> **PAGE EXTRACT**
A Tribe Takes on Coal

The Northern Cheyenne have a long history of defending their land. Now, they're showing how clean energy progress can still be made.

Charlene Alden stands outside her home in Lame Deer, Montana.
Charlene Alden stands outside her home in Lame Deer, Montana on July 2, 2025. Alden is the Environmental Protection Director for the Northern Cheyenne Tribe. (Louise Johns for Earthjustice)

The Northern Cheyenne Indian Reservation spans 444,000 acres of rolling plains, ponderosa pines, and rivers winding through deep valleys in southeastern Montana.

Above it all towers the smokestacks of one of the largest and dirtiest coal power plants in the country: the Colstrip Steam Electric Station. The Tribe’s reservation lies in the middle of the Powder River Basin, the largest coal-producing region in the United States. More than 43% of all coal mined in the U.S. comes from the region. Coal has also historically provided most of Montana’s energy.

For decades, the Tribe has successfully fought to keep coal development off the reservation. However, the coal industry has made its mark on the neighboring land – and its pollution pays no heed to boundaries drawn on a map. For almost a decade, Earthjustice has worked alongside the Tribe in fights against the strip mines and coal power plants next door.

The Tribe celebrated in 2024 when the Interior Department halted new coal leasing in the region, citing dwindling demand and the growing climate crisis. But with President Trump determined to prop up this dying industry, his administration is poised to undo the ban and expand coal’s footprint. Earthjustice and the Northern Cheyenne are prepared to fight back.

Lightning strikes in the distance beyond a power plant.

Lightning strikes in the distance beyond the power plant in Colstrip, Montana in July, 2025. (Louise Johns for Earthjustice)

The Northern Cheyenne Tribe’s traditional homelands include the Powder River Basin in southeastern Montana and eastern Wyoming, which they inhabited before colonial contact, and fought to protect ever since.

“We are part of the land. We think of ourselves as part of our whole environment. Not just the land, but with the animals, the water, the air, everything,” explains Charlene Alden, the Tribal Environmental Protection Director. “It’s what keeps us alive. We have to take care of that and keep that alive so that we can continue living.”

> **TASK STATEMENT**
Can you continue the article about the Northern Cheyenne Tribe's fight against coal, picking up after Charlene Alden's quote?

> **SOURCE DATA**
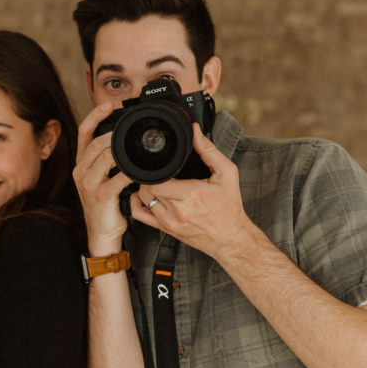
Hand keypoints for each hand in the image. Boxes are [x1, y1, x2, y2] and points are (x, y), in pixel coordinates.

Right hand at [73, 103, 133, 253]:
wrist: (102, 233)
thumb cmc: (107, 206)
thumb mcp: (102, 179)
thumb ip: (109, 161)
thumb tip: (125, 142)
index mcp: (81, 164)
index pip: (83, 133)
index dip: (95, 116)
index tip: (109, 104)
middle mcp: (81, 172)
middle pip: (95, 143)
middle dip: (113, 133)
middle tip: (129, 128)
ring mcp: (88, 184)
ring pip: (104, 157)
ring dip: (121, 150)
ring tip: (134, 147)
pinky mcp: (101, 196)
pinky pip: (117, 177)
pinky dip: (130, 171)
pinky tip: (139, 170)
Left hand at [129, 125, 251, 259]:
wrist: (230, 237)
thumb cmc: (229, 207)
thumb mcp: (226, 173)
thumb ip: (209, 150)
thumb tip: (195, 131)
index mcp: (191, 194)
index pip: (157, 181)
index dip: (154, 169)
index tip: (160, 162)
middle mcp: (177, 210)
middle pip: (147, 188)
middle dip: (149, 176)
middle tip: (157, 170)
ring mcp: (169, 222)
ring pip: (142, 198)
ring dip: (144, 187)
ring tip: (155, 181)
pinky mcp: (166, 229)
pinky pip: (140, 216)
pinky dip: (136, 203)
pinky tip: (144, 196)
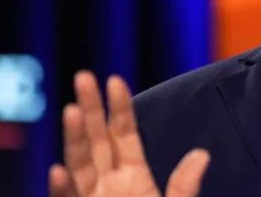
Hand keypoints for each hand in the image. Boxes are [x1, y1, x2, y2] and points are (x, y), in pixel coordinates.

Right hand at [48, 71, 210, 196]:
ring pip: (79, 168)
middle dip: (90, 110)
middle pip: (96, 142)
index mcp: (133, 180)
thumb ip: (183, 187)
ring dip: (75, 141)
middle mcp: (107, 188)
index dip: (118, 109)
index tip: (114, 80)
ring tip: (74, 111)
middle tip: (84, 76)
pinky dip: (63, 189)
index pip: (123, 136)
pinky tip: (59, 170)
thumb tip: (201, 154)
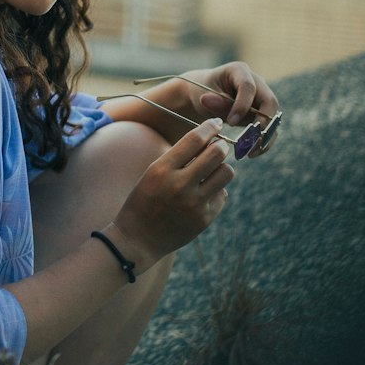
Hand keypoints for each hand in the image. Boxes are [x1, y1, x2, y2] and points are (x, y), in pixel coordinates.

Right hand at [109, 118, 233, 271]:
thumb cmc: (143, 201)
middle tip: (218, 146)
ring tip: (212, 170)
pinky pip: (222, 195)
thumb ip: (178, 158)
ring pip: (226, 173)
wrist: (137, 240)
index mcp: (161, 170)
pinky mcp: (204, 219)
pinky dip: (216, 190)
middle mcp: (179, 186)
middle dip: (221, 145)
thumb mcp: (152, 173)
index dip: (210, 127)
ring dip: (222, 167)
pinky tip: (202, 194)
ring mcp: (194, 204)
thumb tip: (209, 140)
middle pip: (217, 154)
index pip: (194, 139)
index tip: (216, 123)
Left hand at [184, 63, 279, 154]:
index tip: (231, 122)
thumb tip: (207, 99)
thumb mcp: (204, 95)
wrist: (204, 97)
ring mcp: (262, 98)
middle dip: (261, 123)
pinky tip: (253, 153)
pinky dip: (264, 141)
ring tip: (251, 152)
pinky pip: (270, 128)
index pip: (248, 87)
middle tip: (249, 141)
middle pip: (269, 102)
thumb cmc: (203, 92)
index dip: (242, 105)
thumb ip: (213, 101)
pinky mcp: (263, 114)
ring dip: (265, 136)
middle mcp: (257, 83)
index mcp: (240, 71)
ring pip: (273, 118)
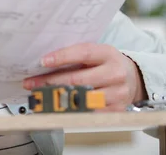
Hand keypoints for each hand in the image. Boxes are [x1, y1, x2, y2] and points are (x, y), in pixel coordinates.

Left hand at [22, 43, 146, 111]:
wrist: (133, 78)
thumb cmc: (106, 63)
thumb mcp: (96, 53)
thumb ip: (75, 55)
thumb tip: (44, 61)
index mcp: (107, 54)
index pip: (83, 53)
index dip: (62, 57)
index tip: (43, 61)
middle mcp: (114, 73)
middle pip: (78, 79)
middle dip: (50, 81)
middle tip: (32, 82)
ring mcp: (117, 93)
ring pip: (82, 98)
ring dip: (57, 97)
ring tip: (40, 95)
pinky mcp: (116, 110)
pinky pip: (89, 112)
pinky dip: (70, 110)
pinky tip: (56, 107)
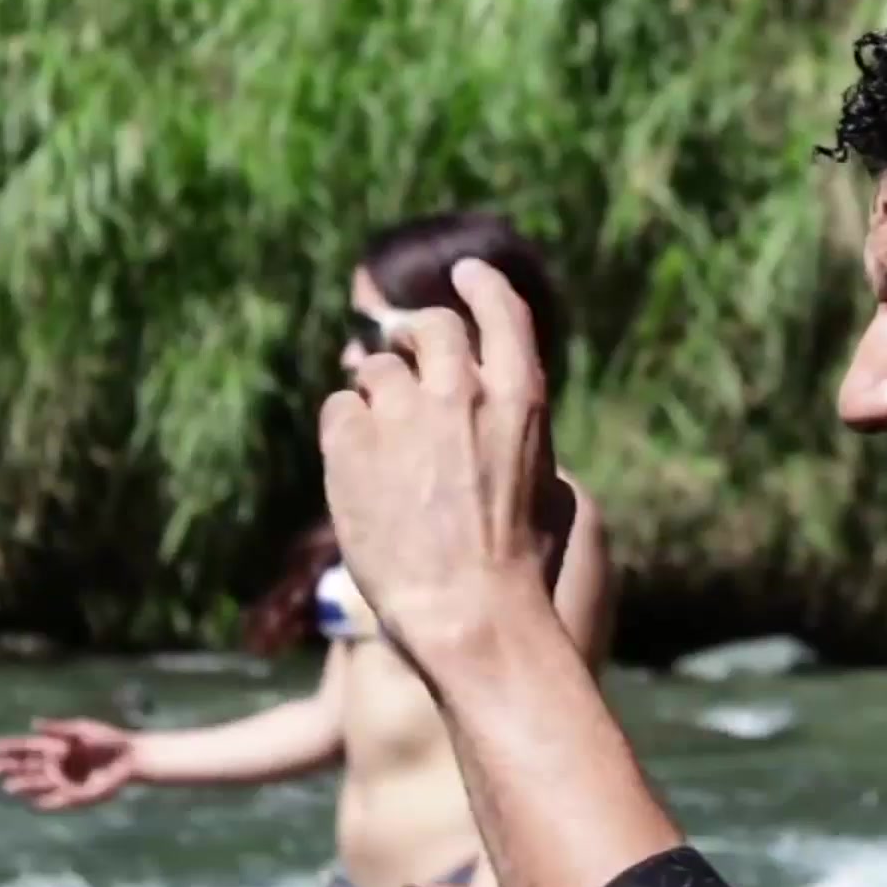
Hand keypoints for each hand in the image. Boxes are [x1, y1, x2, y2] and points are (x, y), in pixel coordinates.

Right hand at [0, 718, 136, 809]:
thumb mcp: (82, 729)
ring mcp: (62, 781)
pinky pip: (56, 800)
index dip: (11, 747)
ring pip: (37, 785)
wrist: (130, 757)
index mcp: (55, 747)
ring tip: (8, 786)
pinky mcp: (75, 796)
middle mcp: (54, 766)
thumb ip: (59, 728)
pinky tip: (33, 803)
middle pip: (27, 767)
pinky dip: (45, 802)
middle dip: (10, 767)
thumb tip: (33, 723)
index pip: (28, 747)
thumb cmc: (108, 739)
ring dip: (23, 786)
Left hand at [318, 258, 574, 668]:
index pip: (502, 313)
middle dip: (415, 332)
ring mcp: (403, 413)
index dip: (482, 287)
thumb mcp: (547, 490)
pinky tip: (357, 468)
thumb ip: (518, 439)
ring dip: (378, 392)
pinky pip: (340, 408)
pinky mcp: (350, 442)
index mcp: (520, 399)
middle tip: (402, 346)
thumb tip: (499, 420)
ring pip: (377, 368)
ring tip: (382, 442)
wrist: (468, 612)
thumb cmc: (520, 567)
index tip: (466, 274)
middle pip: (430, 327)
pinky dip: (346, 429)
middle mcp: (462, 391)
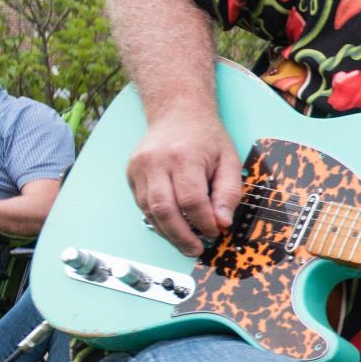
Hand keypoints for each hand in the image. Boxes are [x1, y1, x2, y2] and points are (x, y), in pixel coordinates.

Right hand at [128, 110, 242, 255]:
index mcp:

> **TASK OUTPUT**
The battle to protect their land and people from the coal industry began in the early 1970s, when the Northern Cheyenne discovered that the Bureau of Indian Affairs had leased roughly half their reservation to coal companies for strip mining without full tribal consent, at rates below market value (12 to 17 cents a ton).

In an effort to demystify coal mining, government and industry officials invited Northern Cheyenne leaders to visit large strip-coal mines in nearby regions. The visit had the opposite of its intended effect: Horrified by the environmental degradation they witnessed, the Tribal Council submitted a 600-page petition to the Secretary of the Interior in 1973 to cancel all lease agreements.

After years of advocacy, the Secretary of the Interior indefinitely suspended the coal leases on the reservation in 1974. Two years later, the U.S. Supreme Court ruled in the case Northern Cheyenne Tribe v. Hollowbreast that the Tribe collectively owns the mineral rights beneath its land. Even through economic hardship, they’ve never sold the coal.

“The Northern Cheyenne, despite the poverty conditions we’ve been under, we will not sell anything that has to do with Mother Earth,” says Alden. Part of the reason, she says, is the suffering their ancestors endured — fighting multiple battles, forced displacement, and cultural erasure during the Native American boarding school era — to keep their land and identity.

“When we destroy the air, land, and water, we destroy our language, culture, and our identity,” says a traditional Northern Cheyenne Chief, Phillip Whiteman Jr. “It’s called a genocide and extermination.”

In an aerial photo, a large coal strip mine is seen in the foreground, with leveled ground and large troughs, as low hills covered in trees recedes into the distance.

The Rosebud coal mine in Colstrip, Montana, north of the Northern Cheyenne Indian Reservation. (EcoFlight)

After winning fights to protect their own land, the Northern Cheyenne confronted off-reservation coal development. Many of these legal battles involved trying to keep coal in the ground as they challenged mining permits, eventually pushing to end federal coal leasing across the entire region.

With legal support from Earthjustice, they’ve continued this fight through a series of policy wins and setbacks: after President Obama paused new coal leasing in 2016, the first Trump administration reversed the move the following year. Earthjustice attorney Jenny Harbine immediately sued on behalf of the Northern Cheyenne, winning back the pause on coal leasing.

“It’s such an honor to be able to represent them given their rich experience and expertise [in the courts],” says Harbine. “From working with the Northern Cheyenne, I’ve learned lessons in perseverance and taking the long view.”

A major step forward came in 2024 when, after two rounds of Earthjustice litigation, the Biden administration ended new coal leasing in the Powder River Basin.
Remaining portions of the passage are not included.